The virt-install command line is slightly different too, in particular the --boot option becomes:
--boot uefi,kernel=/var/lib/libvirt/images/6.8.7-300.4.riscv64.fc40.riscv64.efi,cmdline='root=UUID=57cbf0ca-8b99-45ae-ae9d-3715598f11c4 ro rootflags=subvol=root rhgb LANG=en_US.UTF-8 console=ttyS0 earlycon=sbi'
These changes are enough to get the image to boot, but there are no passwords set up so you won't be able to log in. In order to address that, it's necessary to create a configuration file for cloud-init, for example with the following contents:
#cloud-config
password: fedora_rocks!
chpasswd:
expire: false
Save this as user-data.yml, then add the following options to your virt-install command line:
--controller scsi,model=virtio-scsi \
--cloud-init user-data=user-data.yml
The configuration data should be picked up during boot, setting the default user's password as requested and allowing you to log in.
Host setup
The steps outlined above assume that your machine is already set up for running RISC-V VMs. If that's not the case, read on.

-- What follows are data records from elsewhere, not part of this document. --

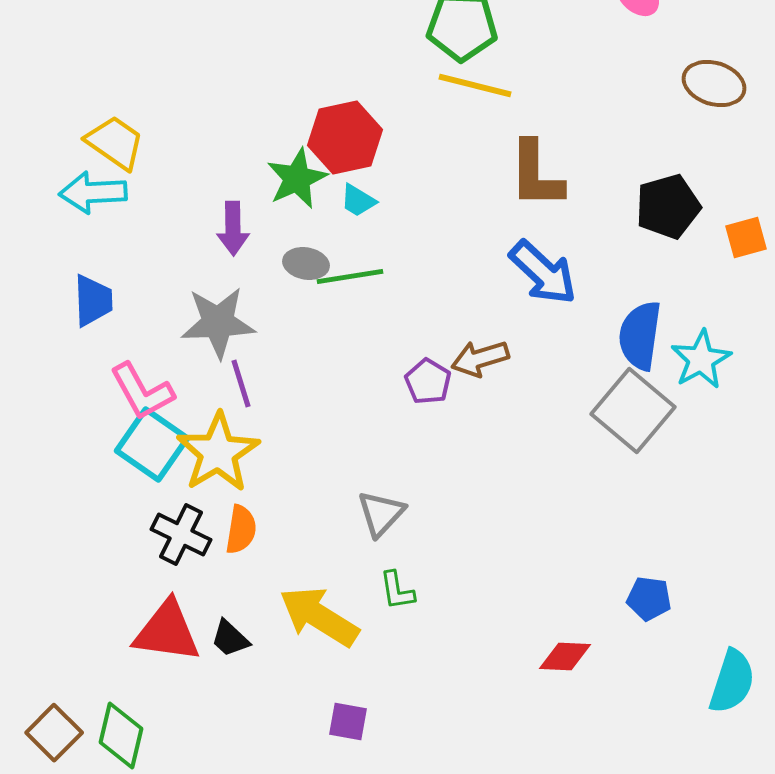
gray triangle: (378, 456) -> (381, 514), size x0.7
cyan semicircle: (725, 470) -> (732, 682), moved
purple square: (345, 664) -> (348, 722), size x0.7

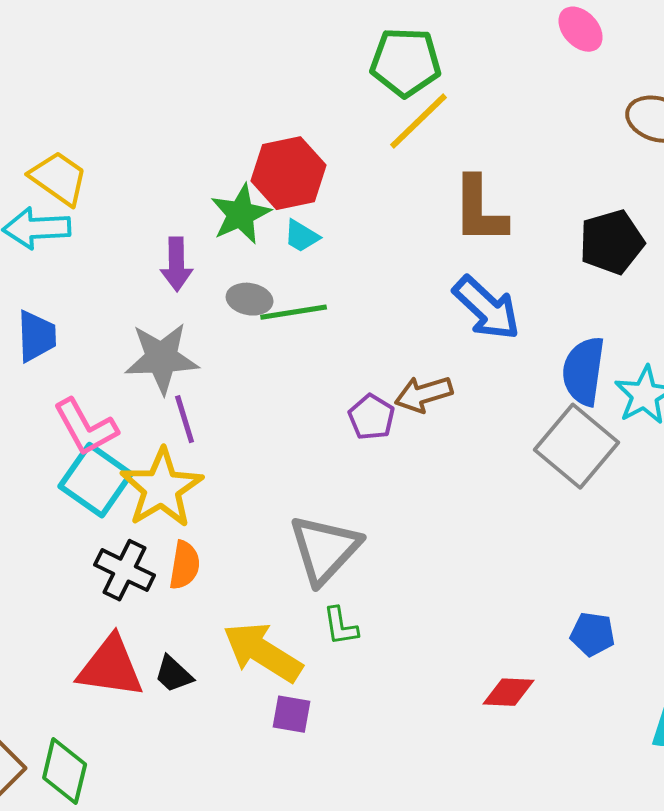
yellow line: (475, 86) -> (419, 121), turned -58
gray triangle: (381, 514) -> (325, 549), size x1.5
purple square: (348, 722) -> (292, 714), moved

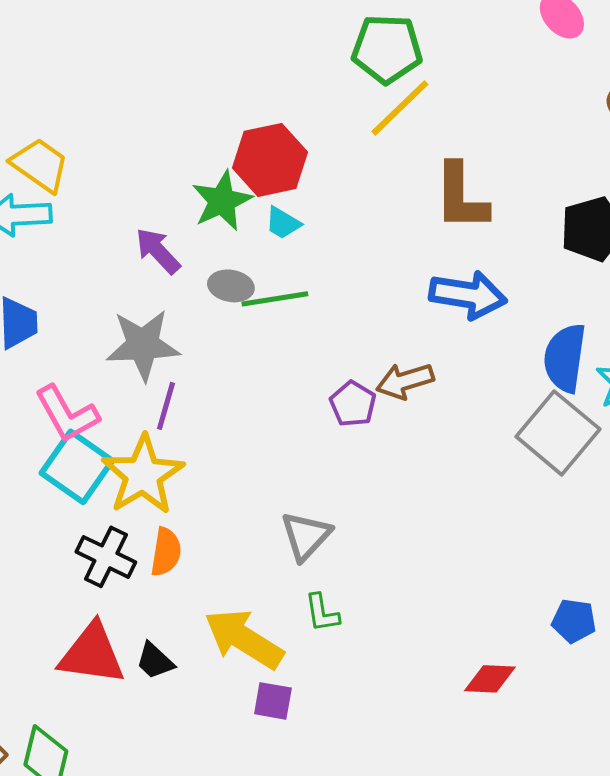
purple arrow: (177, 264) -> (158, 251), turned 138
blue arrow: (487, 308) -> (468, 295), turned -34
purple line: (185, 419) -> (166, 406), turned 33
gray triangle: (325, 549) -> (306, 536), size x0.7

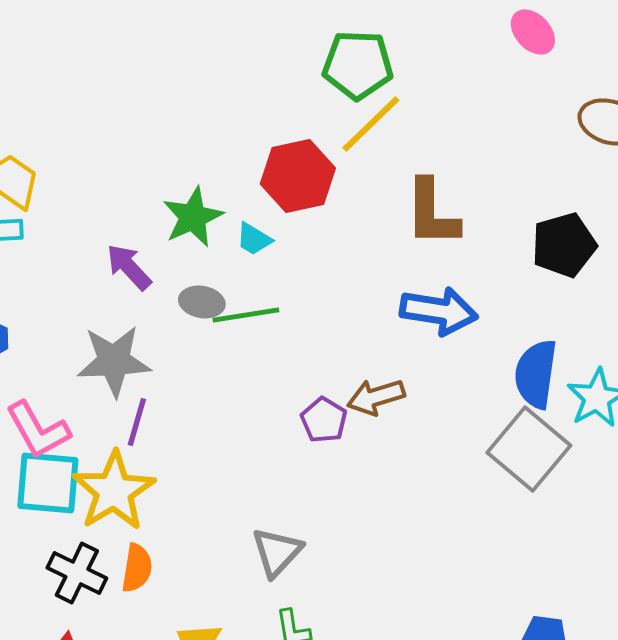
red hexagon: (270, 160) -> (298, 176), moved
cyan square: (77, 467) -> (48, 483), turned -30

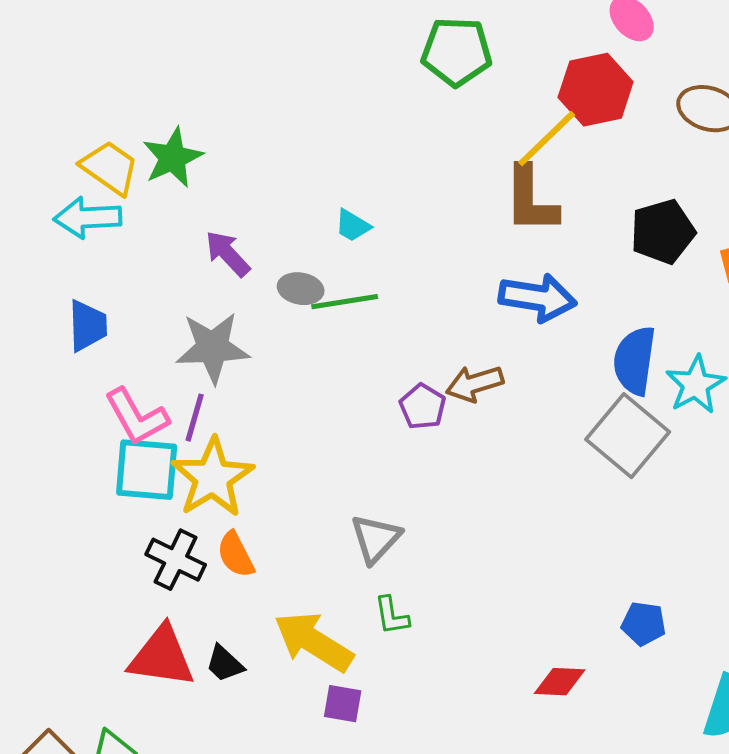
yellow line: (371, 124) -> (547, 139), moved
red hexagon: (298, 176) -> (596, 90), moved
green star: (193, 217) -> (173, 158), moved
purple line: (137, 422) -> (195, 418), moved
orange semicircle: (137, 568) -> (236, 555), turned 144

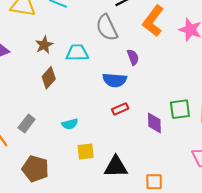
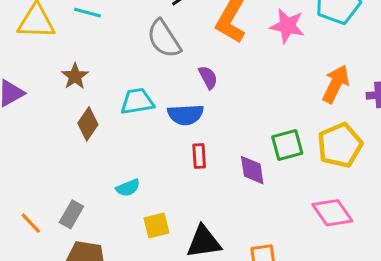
cyan trapezoid: (77, 53) -> (137, 101), moved
red rectangle: (120, 109) -> (199, 156), turned -63
gray rectangle: (27, 123) -> (71, 214), moved

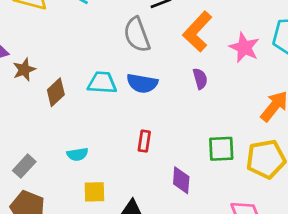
brown star: (75, 76) -> (24, 70), moved
purple semicircle: (208, 77) -> (200, 79), moved
blue semicircle: (186, 115) -> (142, 83), moved
purple diamond: (252, 170) -> (181, 180), moved

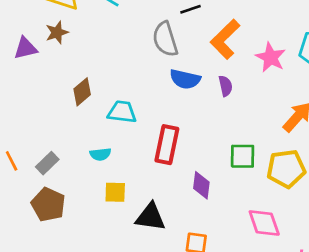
brown star: (24, 70) -> (57, 33), moved
cyan trapezoid: (102, 83) -> (122, 112), moved
blue semicircle: (142, 83) -> (185, 79), moved
red rectangle: (144, 141) -> (167, 145), size x1.8

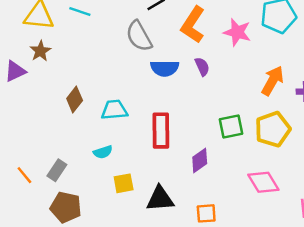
purple diamond: (201, 185) -> (200, 160), turned 60

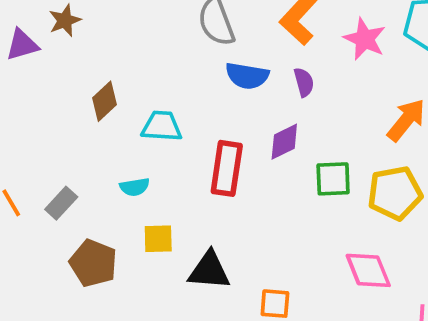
purple diamond: (200, 160) -> (284, 142), moved
brown pentagon: (66, 207) -> (93, 263), moved

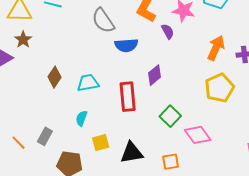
purple semicircle: (304, 82) -> (168, 31), moved
green square: (333, 179) -> (170, 116), moved, turned -30
cyan semicircle: (135, 187) -> (81, 118), turned 133
pink diamond: (368, 270) -> (198, 135), moved

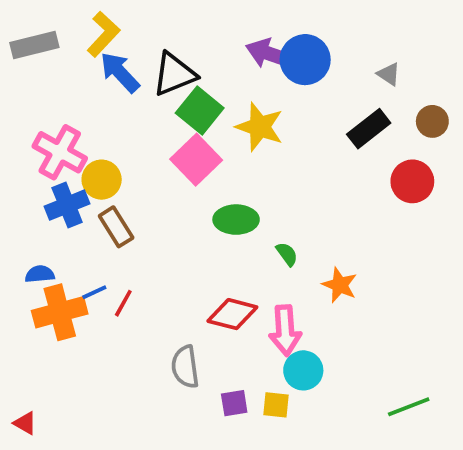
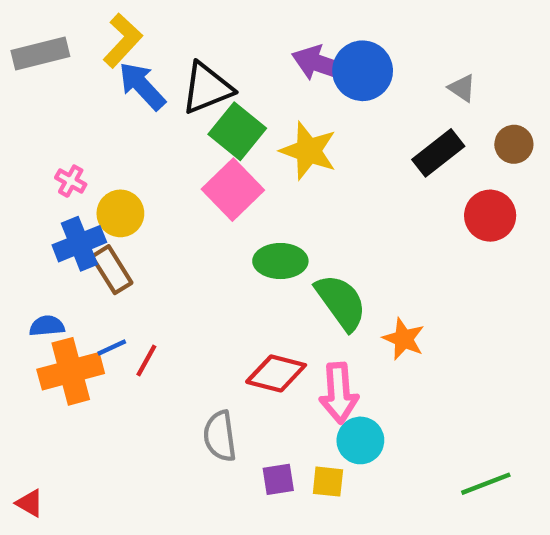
pink cross: (60, 152) -> (71, 181), size x0.5
brown rectangle: (116, 227) -> (112, 270), moved
green semicircle: (287, 254) -> (341, 302), size x2.0

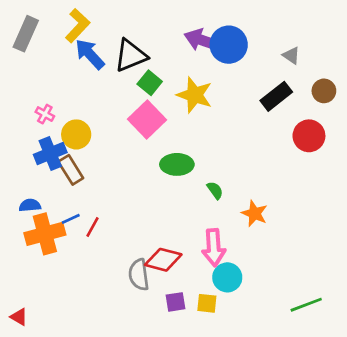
gray rectangle: (40, 53) -> (26, 34), turned -52
green square: (237, 131) -> (150, 83), size x0.7
green semicircle: (341, 302) -> (215, 190), size x0.5
red diamond: (276, 373) -> (163, 260), moved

At the very least, the following package will need to be installed:
$ sudo dnf install \
libvirt-daemon-driver-qemu \
libvirt-daemon-driver-network \
libvirt-daemon-config-network \
libvirt-client \
virt-install \
qemu-system-riscv-core \
edk2-riscv64
This will result in a fairly minimal install, suitable for running headless VMs. If you'd rather have a fully-featured install, add libvirt-daemon-qemu and libvirt-daemon-config-nwfilter to the list. Be warned though: doing so will result in significantly more packages being dragged in, some of which you might not care about (e.g. support for several additional architectures).
In order to grant your user access to libvirt and allow it to manage VMs, it needs to be made a member of the corresponding group:
$ sudo usermod -a -G libvirt $(whoami)
Finally, the default libvirt URI needs to be configured:
$ mkdir -p ~/.config/libvirt && \
echo 'uri_default = "qemu:///system"' >~/.config/libvirt/libvirt.conf
Now reboot the host. This is necessary because the changes to group membership won't be effective until the next login, and because the libvirt services are not automatically started during package installation.
After rebooting and logging back in, virsh should work and the default network should be up:
$ virsh uri
qemu:///system
$ virsh net-list
Name State Autostart Persistent
--------------------------------------------
default active yes yes
All done! You can now start creating RISC-V VMs.